The Hubble Space Telescope
took the center stage for Hawley's third and fourth space flights. In April
1990 on STS-31, Hawley and his crewmates deployed the orbiting observatory from
Discovery's payload bay. Hawley and Discovery returned to the telescope seven
years later to upgrade Hubble and install new equipment. Hawley used the
shuttle's 50-foot (15-meter) robotic arm to retrieve and re-deploy the 44 foot
(13 meter)-long scope during the STS-82
mission.
Hawley's
final flight focused on a different telescope, the Chandra
X-ray Observatory, which was deployed
in July 1999 during his STS-93
mission. He also led the use of a small payload bay-mounted telescope to
observe solar system objects,
many for the first time in the ultraviolet.
A former
deputy chief of the astronaut office and director of flight crew operations,
today Hawley is the director of astromaterials research and exploration science
for JSC.
Tethered
spacewalker, tethered satellite
Like
Hawley, an astronomer, Jeff Hoffman is a veteran of five shuttle missions and
was the first to log 1,000 hours aboard the space shuttle, recording a career
total of over 1,200 hours in space.
Hoffman,
with STS-51D crewmate David Griggs, made the shuttle's first unscheduled
spacewalk in April 1985, attaching a makeshift "flyswatter" to
Discovery's robotic arm. The unplanned EVA was performed as part of an effort
by the crew to engage a malfunctioning satellite that they had deployed earlier
in the mission. During the flight Hoffman and his crew also recorded how
various popular children's toys operated in space, resulting in a very popular
educational outreach program for students.
Hoffman's
second mission was the first shuttle flight dedicated to astronomical research,
flying the ASTRO-1 ultraviolet astronomy laboratory, a project on which he had
been dedicated to since before his first launch. The mission featured
round-the-clock observations of the celestial sphere in ultraviolet and X-ray
spectrums using a payload of four telescopes.
Hoffman was
next named STS-46 payload commander, launching on Atlantis in 1992. He and the
crew released the EURECA free-flyer and conducted the first test flight of the
Tethered Satellite System (TSS), a joint project between NASA and the Italian
Space Agency (ASI) that strove to demonstrate that electricity could be
generated by dragging a tether-attached probe through the Earth's magnetic
field. Hoffman flew again with the TSS in 1996 aboard STS-75.
Hoffman was
also a member of the first Hubble Space Telescope servicing mission, STS-61, in
1993. During that flight, he performed three spacewalks to replace and install
instruments inside the observatory, which in part corrected for an optical flaw
that had limited the Hubble's on-orbit use since being deployed.
After
leaving the astronaut corps, Hoffman represented NASA in Europe, where he
worked as a liaison between the U.S. space agency and its European partners. In
2001, he was seconded by NASA to the Massachusetts Institute of Technology,
where he is currently a professor in the Department of Aeronautics and
Astronautics.
Celebrating
and selecting the 64th, 65th and 66th
To be
eligible for induction, an astronaut
must have made his or her first flight at least 20 years before the induction
year and must have retired from NASA's astronaut corps for at least five years.

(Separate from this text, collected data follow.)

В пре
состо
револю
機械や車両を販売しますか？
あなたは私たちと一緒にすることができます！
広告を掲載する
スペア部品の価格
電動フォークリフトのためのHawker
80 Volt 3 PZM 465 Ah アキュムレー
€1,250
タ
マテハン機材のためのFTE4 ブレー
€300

A candidate must be a U.S. citizen, NASA-trained and must have orbited the
Earth at least once.
In
balloting, committee members evaluated not only an individual's flight
accomplishments but also how he or she contributed to the success and future
success of the United States' space program in post-flight assignments.
The
Astronaut Scholarship Foundation (ASF) will host a gala honoring the 2007
inductees at NASA's Kennedy Space Center's Apollo-Saturn V Center on May 4. The
following day on May 5, a public induction ceremony will be held at the space
center's visitor complex in Florida.